The Implications of a Positive Test Result
While discussing IA results, it’s important to remember the real human implications that can occur if someone receives an overly-sensitive result on a drug screening.
Jeanette Hales, a Jordan School District bus driver, is one example of why it is so important to ensure accurate testing.
Hales had been driving school buses for 11 years when she was randomly selected for a drug test in December of 2019. Hales had never consumed cannabis or THC, so she was confident in her results. However, she returned a positive result and was eventually fired because of it.
This positive result occurred because Hales had been taking CBD oil to help relieve some of the stress from her blood cancer diagnosis. Trace elements of THC present in her CBD oil set off the test.
IA tests have a particularly high sensitivity to THC, meaning that legal levels of trace THC, like those present in Hales’ sample, run the risk of causing a positive result. CBD products are legal in Utah providing they contain less than 3% THC and the oil Hales used complied with this requirement.

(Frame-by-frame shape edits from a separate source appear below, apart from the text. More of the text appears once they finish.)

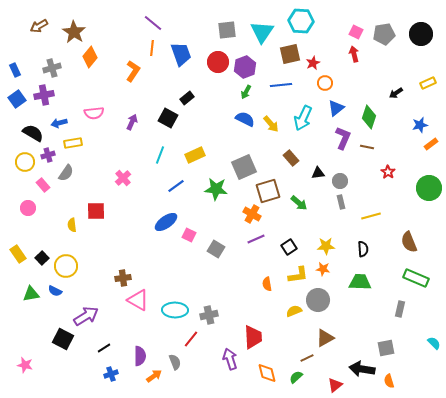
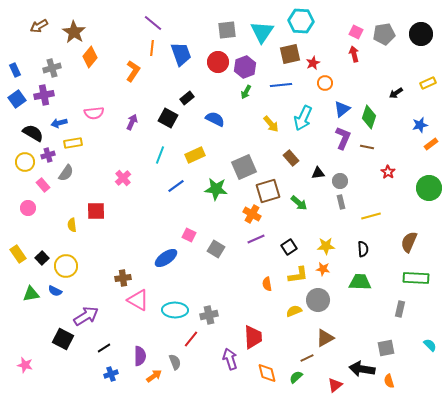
blue triangle at (336, 108): moved 6 px right, 1 px down
blue semicircle at (245, 119): moved 30 px left
blue ellipse at (166, 222): moved 36 px down
brown semicircle at (409, 242): rotated 45 degrees clockwise
green rectangle at (416, 278): rotated 20 degrees counterclockwise
cyan semicircle at (434, 343): moved 4 px left, 2 px down
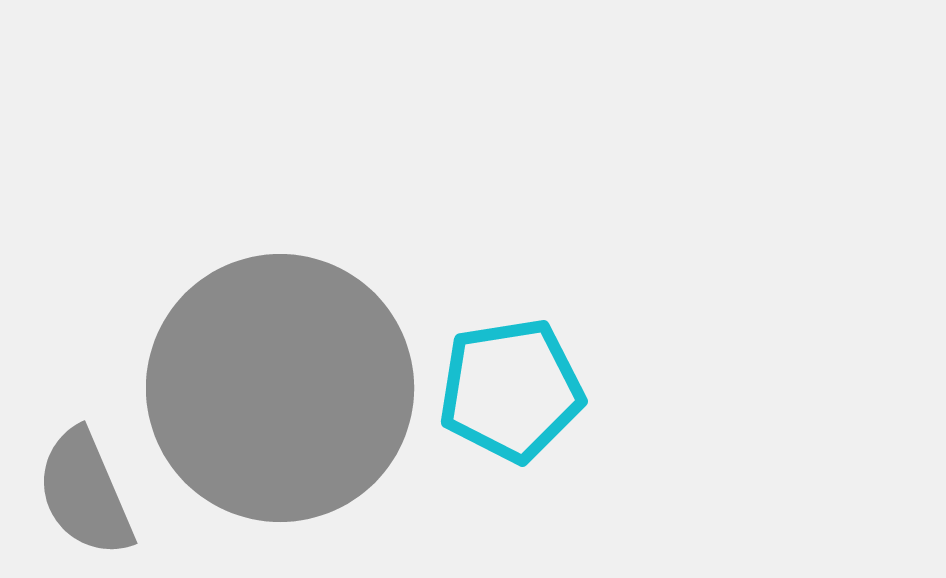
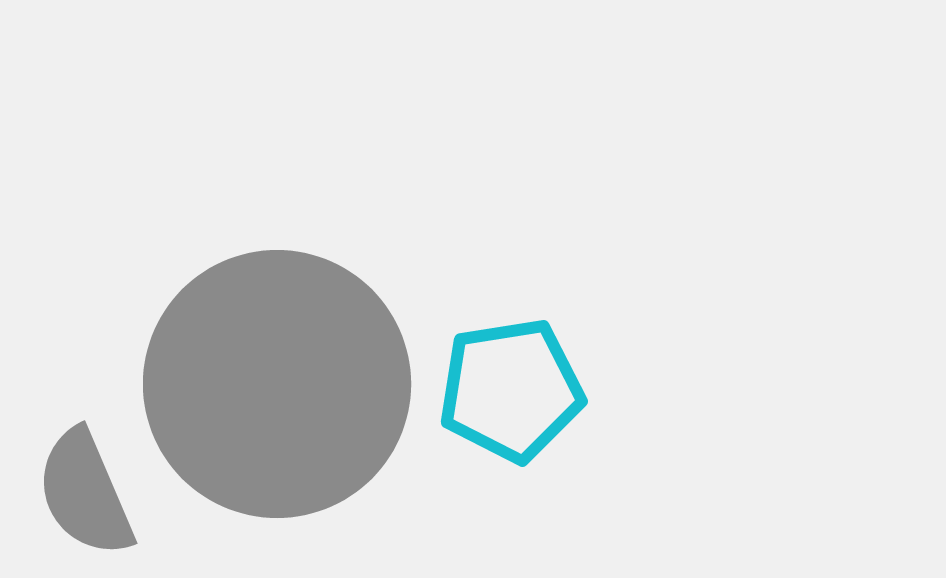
gray circle: moved 3 px left, 4 px up
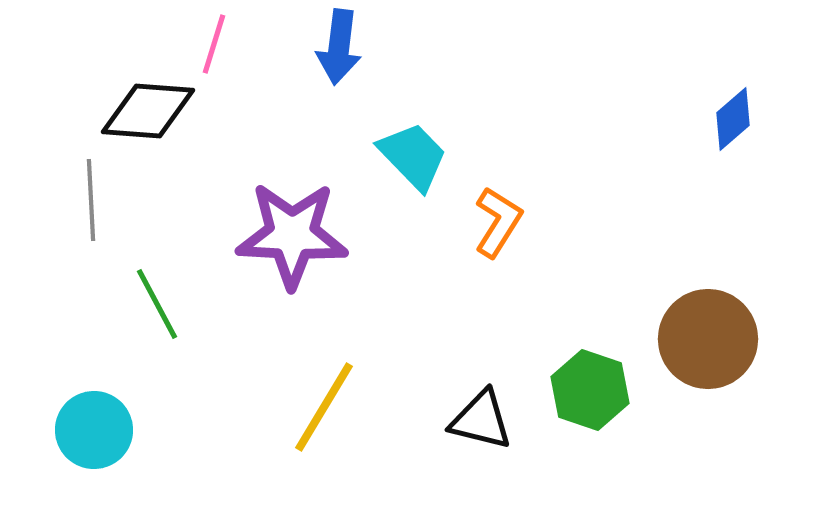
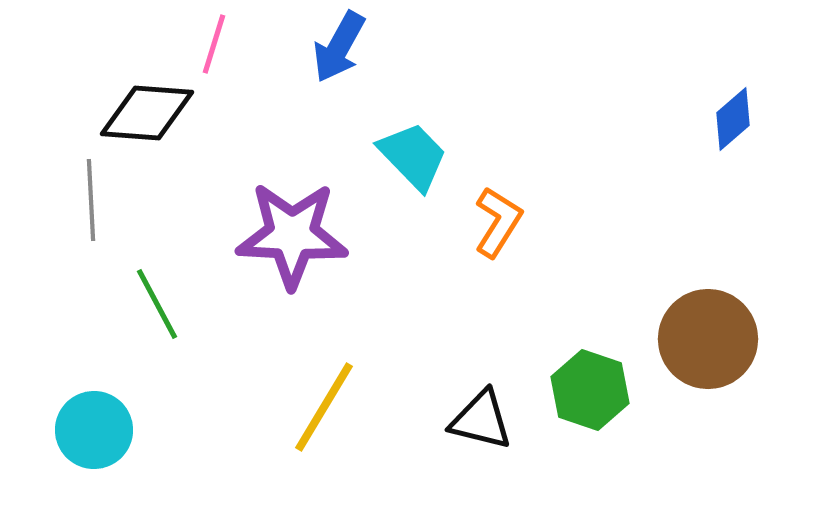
blue arrow: rotated 22 degrees clockwise
black diamond: moved 1 px left, 2 px down
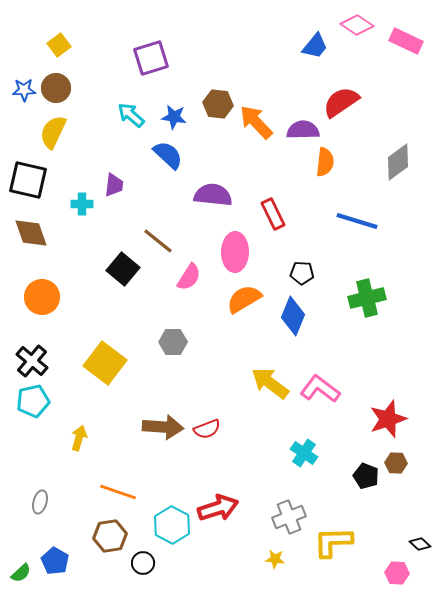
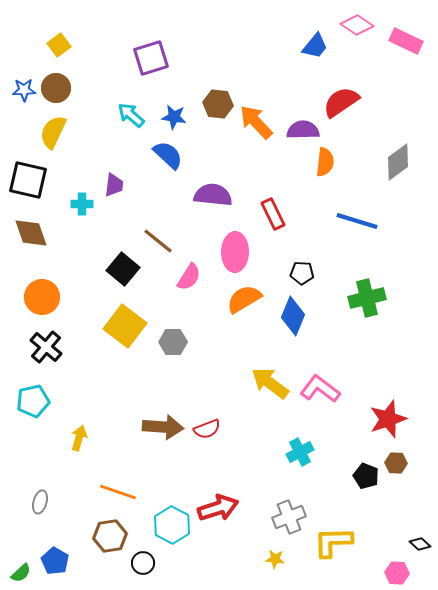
black cross at (32, 361): moved 14 px right, 14 px up
yellow square at (105, 363): moved 20 px right, 37 px up
cyan cross at (304, 453): moved 4 px left, 1 px up; rotated 28 degrees clockwise
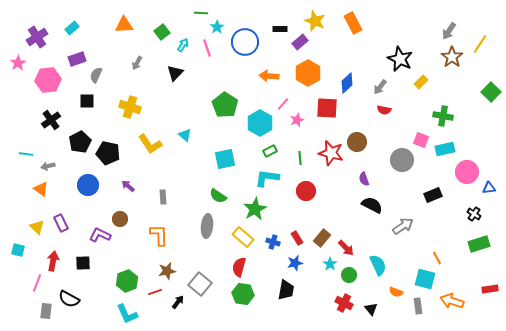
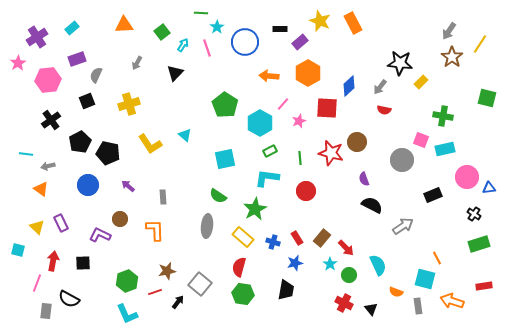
yellow star at (315, 21): moved 5 px right
black star at (400, 59): moved 4 px down; rotated 20 degrees counterclockwise
blue diamond at (347, 83): moved 2 px right, 3 px down
green square at (491, 92): moved 4 px left, 6 px down; rotated 30 degrees counterclockwise
black square at (87, 101): rotated 21 degrees counterclockwise
yellow cross at (130, 107): moved 1 px left, 3 px up; rotated 35 degrees counterclockwise
pink star at (297, 120): moved 2 px right, 1 px down
pink circle at (467, 172): moved 5 px down
orange L-shape at (159, 235): moved 4 px left, 5 px up
red rectangle at (490, 289): moved 6 px left, 3 px up
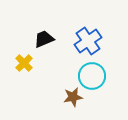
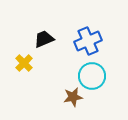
blue cross: rotated 12 degrees clockwise
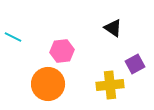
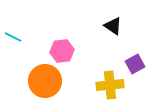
black triangle: moved 2 px up
orange circle: moved 3 px left, 3 px up
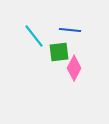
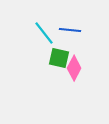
cyan line: moved 10 px right, 3 px up
green square: moved 6 px down; rotated 20 degrees clockwise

One of the cruel ironies of this situation is that Hales chose to take CBD oil instead of Valium. Valium is a benzodiazepine that, while legal and allowed in her previous position, is highly addictive, has significant effects on cognitive function, and may even reduce alertness.
As Hales stated, “Everybody knows that Valium can cause you to drive impaired, and I felt like I was making a responsible choice to use a herb that is safe and does not impair driving.”
It is clear that better testing methods were needed in this case to ensure that accurate results occurred and that Hales fell victim to an overly-sensitive test.
Situations like Jeanette Hales’ highlight how sensitive tests can be and that consuming CBD comes with a risk of also consuming minimal, yet traceable amounts of THC. IA testing doesn’t tell you how much THC is present in a sample and only gives a positive or negative result.
With IA testing being highly sensitive to THC but not discriminating between different concentration levels, an individual like Jeanette Hales can fail a drug test for trace elements of THC.
If you think you’re safe from a sensitive test because your CBD product contains no THC, be aware that some CBD products may contain trace levels of THC even if they report zero THC content. Better regulation around the reporting of THC content in CBD products is needed to ensure that consumers know exactly what they are taking and are best informed as to how their consumption may impact future drug tests.
How to Avoid a Situation like Jeanette Hales’ Test
Although IA tests can be too sensitive and are vulnerable to false positives from substances like ibuprofen, they are cheap, fast, and convenient to run. Secondary testing with GC-MS would have demonstrated the small levels of THC in Jeanette Hales’ system and is one of the best defenses against false positives and high sensitivity testing.
The Bottom Line
While cannabis tests aren’t looking for CBD, there is a risk that trace elements of THC in CBD products may result in you receiving a false positive. Appropriate testing methods such as confirmation testing, secondary sample storage, machine maintenance, and proper training for technicians is crucial for accurate test results and the futures of those who they impact.